Pure maple syrup has a richer, more complex flavor than other sweeteners and is lower on the glycemic index than sugar is. It pairs well not only with the standard pancakes and waffles but also salty and spicy foods. It serves as an excellent complement to salad dressings. Try it in the following vegan, gluten-free recipes.

Brussels sprouts and broccoli with maple mustard vinaigrette


  • 4 cups Brussels sprouts (shaved or thinly sliced)
  • 4 cups broccoli florets (thinly sliced)
  • 2 Tbsp extra virgin olive oil
  • salt and pepper to taste

for the dressing

  • 2 Tbsp Grade B maple syrup
  • 2 Tbsp Dijon mustard
  • 2 Tbsp balsamic vinegar
  • 1 garlic clove (minced)
  • large pinch of black pepper
  • 6 Tbsp extra virgin olive oil


Preheat the oven to 425 degrees Fahrenheit. Line a baking dish or rimmed baking sheet with aluminum foil.

Spread the sprouts and broccoli out onto the dish or sheet. Toss the sprouts and broccoli with olive oil, salt, and pepper in/on that same dish or sheet. Work to spread them out evenly, in a single layer, so that they can cook thoroughly.

Roast the vegetables for 12 minutes, or until you can see some browning.

While the vegetables are in the oven, make the vinaigrette. Simply add the ingredients to a container and shake vigorously. Take care to choose a container with a tight-fitting lid.

Pour the vinaigrette as desired when serving. This dish can be served in a variety of ways: warm, cold, or at room temperature.
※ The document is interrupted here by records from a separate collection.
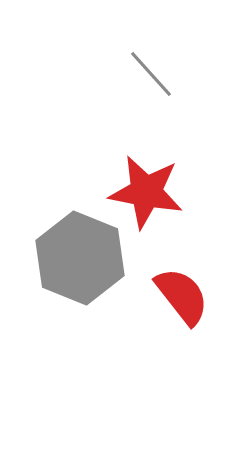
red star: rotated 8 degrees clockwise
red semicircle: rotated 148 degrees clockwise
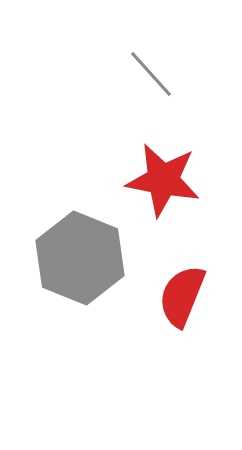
red star: moved 17 px right, 12 px up
red semicircle: rotated 120 degrees counterclockwise
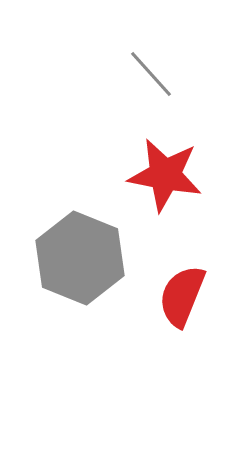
red star: moved 2 px right, 5 px up
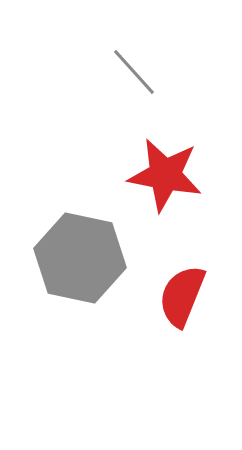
gray line: moved 17 px left, 2 px up
gray hexagon: rotated 10 degrees counterclockwise
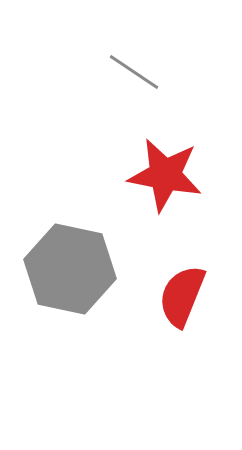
gray line: rotated 14 degrees counterclockwise
gray hexagon: moved 10 px left, 11 px down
Raw beet, butternut squash, and pecan slaw


  • 1 to 2 cups pecans (roughly chopped)
  • 2 large beets (peeled)
  • 1 pound butternut squash (peeled)
  • 1/4 cup flat-leaf parsley (roughly chopped)

for the vinaigrette

  • 2 Tbsp extra virgin olive oil
  • 2 Tbsp balsamic vinegar
  • 1 Tbsp Grade B maple syrup
  • 2 tsp Dijon mustard
  • 1/4 tsp cinnamon
  • salt and pepper to taste


Toast the pecans over low heat for 3 to 4 minutes, or until they are fragrant. Take care not to burn them; use a nonstick pan if you can. Set them aside.

Shred the beets and squash separately in a food processor. Set aside the beets, squash, parsley, and pecans in a bowl. Do not toss; the colors will bleed if you do.

Whisk together the olive oil, balsamic vinegar, maple syrup, Dijon mustard, cinnamon, and salt and pepper.

Pour the dressing over the vegetables only when you are ready to serve, again so that the color does not bleed. Then toss gently. Serve immediately.